Task statement: Could you return the full listing below exactly as it appears?
····················
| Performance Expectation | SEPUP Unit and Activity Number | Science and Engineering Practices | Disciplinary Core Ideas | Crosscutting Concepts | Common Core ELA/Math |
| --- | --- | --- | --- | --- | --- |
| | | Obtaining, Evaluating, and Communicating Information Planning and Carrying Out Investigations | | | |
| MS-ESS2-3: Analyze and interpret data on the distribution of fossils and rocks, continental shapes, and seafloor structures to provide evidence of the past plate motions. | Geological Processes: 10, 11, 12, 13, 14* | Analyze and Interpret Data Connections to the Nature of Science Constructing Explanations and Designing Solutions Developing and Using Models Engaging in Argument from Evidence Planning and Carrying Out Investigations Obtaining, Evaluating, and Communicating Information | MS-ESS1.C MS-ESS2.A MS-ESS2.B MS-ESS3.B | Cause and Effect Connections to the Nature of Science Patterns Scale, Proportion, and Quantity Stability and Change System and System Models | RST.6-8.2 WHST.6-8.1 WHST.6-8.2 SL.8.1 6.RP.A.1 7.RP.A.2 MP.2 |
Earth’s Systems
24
····················
Answer box:
| Performance Expectation | SEPUP Unit and Activity Number | Science and Engineering Practices | Disciplinary Core Ideas | Crosscutting Concepts | Common Core ELA/Math |
| --- | --- | --- | --- | --- | --- |
| | | Obtaining, Evaluating, and Communicating Information Planning and Carrying Out Investigations | | | |
| MS-ESS2-3: Analyze and interpret data on the distribution of fossils and rocks, continental shapes, and seafloor structures to provide evidence of the past plate motions. | Geological Processes: 10, 11, 12, 13, 14* | Analyze and Interpret Data Connections to the Nature of Science Constructing Explanations and Designing Solutions Developing and Using Models Engaging in Argument from Evidence Planning and Carrying Out Investigations Obtaining, Evaluating, and Communicating Information | MS-ESS1.C MS-ESS2.A MS-ESS2.B MS-ESS3.B | Cause and Effect Connections to the Nature of Science Patterns Scale, Proportion, and Quantity Stability and Change System and System Models | RST.6-8.2 WHST.6-8.1 WHST.6-8.2 SL.8.1 6.RP.A.1 7.RP.A.2 MP.2 |
Earth’s Systems
24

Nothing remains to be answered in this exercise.